Extrait du recueil Lectures lointaines

Muharem Bazdulj

Lectures lointaines : Albert Camus ou le traité du bonheur

Poe et les quatre conditions du bonheur :
1 La vie en plein air
2 L’amour d’une femme
3 Le détachement de toute ambition.
4 La création d’un beau nouveau

(Carnet)
Il faut imaginer Sisyphe heureux.
(Le mythe de Sisyphe)

Dans l’un de ses essais, Brodski écrit : "La partie visible de la vie a toujours plus compté pour moi que sa valeur. Par exemple, j’ai aimé la photographie de Samuel Beckett bien avant de lire une seule ligne de ce qu’il avait écrit."

[Liste des données]
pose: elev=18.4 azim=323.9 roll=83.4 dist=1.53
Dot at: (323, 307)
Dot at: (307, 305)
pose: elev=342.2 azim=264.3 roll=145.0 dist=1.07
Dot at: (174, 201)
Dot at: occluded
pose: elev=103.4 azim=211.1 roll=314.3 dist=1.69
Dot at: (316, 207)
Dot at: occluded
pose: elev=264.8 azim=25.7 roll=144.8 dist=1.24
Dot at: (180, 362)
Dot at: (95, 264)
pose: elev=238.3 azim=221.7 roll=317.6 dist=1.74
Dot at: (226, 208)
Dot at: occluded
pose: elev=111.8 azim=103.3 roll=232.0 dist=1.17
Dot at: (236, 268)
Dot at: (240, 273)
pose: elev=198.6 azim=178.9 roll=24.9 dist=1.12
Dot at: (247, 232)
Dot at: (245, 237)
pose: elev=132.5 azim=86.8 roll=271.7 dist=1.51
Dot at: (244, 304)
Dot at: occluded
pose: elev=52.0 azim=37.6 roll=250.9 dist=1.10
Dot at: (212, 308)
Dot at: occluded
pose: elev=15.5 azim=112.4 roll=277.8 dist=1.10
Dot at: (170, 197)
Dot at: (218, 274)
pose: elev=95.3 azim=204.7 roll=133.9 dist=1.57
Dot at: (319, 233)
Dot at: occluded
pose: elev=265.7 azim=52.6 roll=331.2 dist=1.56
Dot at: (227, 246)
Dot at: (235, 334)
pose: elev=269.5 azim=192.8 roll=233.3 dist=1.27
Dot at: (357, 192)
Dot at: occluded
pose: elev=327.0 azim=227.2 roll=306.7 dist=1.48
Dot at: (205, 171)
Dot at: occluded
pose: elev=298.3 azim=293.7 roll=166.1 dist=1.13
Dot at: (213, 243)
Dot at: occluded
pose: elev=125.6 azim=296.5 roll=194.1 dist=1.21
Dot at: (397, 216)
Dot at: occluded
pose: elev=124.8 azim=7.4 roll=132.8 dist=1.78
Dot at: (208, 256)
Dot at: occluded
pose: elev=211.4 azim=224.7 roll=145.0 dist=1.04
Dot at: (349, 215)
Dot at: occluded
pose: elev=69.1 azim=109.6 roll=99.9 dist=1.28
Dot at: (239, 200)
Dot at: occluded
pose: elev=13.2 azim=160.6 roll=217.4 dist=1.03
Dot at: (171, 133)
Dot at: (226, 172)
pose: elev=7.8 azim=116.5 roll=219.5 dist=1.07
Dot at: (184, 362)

Consignes:
- a) Traduisez en anglais cette phrase de l'extrait sur Camus et le bonheur : « Il faut imaginer Sisyphe heureux. »
- b) Poursuivez l'extrait sur Camus et le bonheur après sa dernière phrase.
Les lignes ne servent pas pour ce travail.

Réponses par consigne:
- a) One must imagine Sisyphus happy.

- b)
Cet intérêt pour l’aspect physique de l’écrivain ne m’est pas étranger. Je ne pense pas tant ici à des contemporains car ces dix-quinze dernières années les livres sur la couverture desquels il n’y a pas de photographie de l’auteur sont rares ; non, je pense aux écrivains de ces temps d’avant la manie générale de la photographie. Il y a encore une chose qui rend ces vieilles photos plus intéressantes que les nouvelles. En fait, chacun de ces vieux écrivains a comme une photographie canonique, celle qui parait le plus souvent et qui d’une certaine façon esquisse les contours d’un portrait officiel. Il existe cette photo de Kafka sur laquelle il regarde l’objectif avec de grands yeux remplis de quelque étroitesse métaphysique ; il existe ce Dostoïevski, pâle, maigre, barbu dans un lourd manteau au large col, les mains aux longs doigts croisées sur les genoux et le regard absent ; il existe ce sombre Baudelaire au grand front si singulier, la lèvre inférieure adipeuse et deux rides obliques qui lui entaillent le bord de la joue, le cou nu, un nœud papillon et un col rond blanc. Mais je ne veux pas mentir : j’ai vu toutes ces photographies après avoir lu au moins quelque peu les écrits de ces mémorables auteurs. Je pense que dans ma propre expérience il existe un seul auteur comparable à Beckett dans l’expérience de Brodsky ; Je n’ai aimé qu’un écrivain au travers de sa photographie et avant de l’avoir lu : Albert Camus.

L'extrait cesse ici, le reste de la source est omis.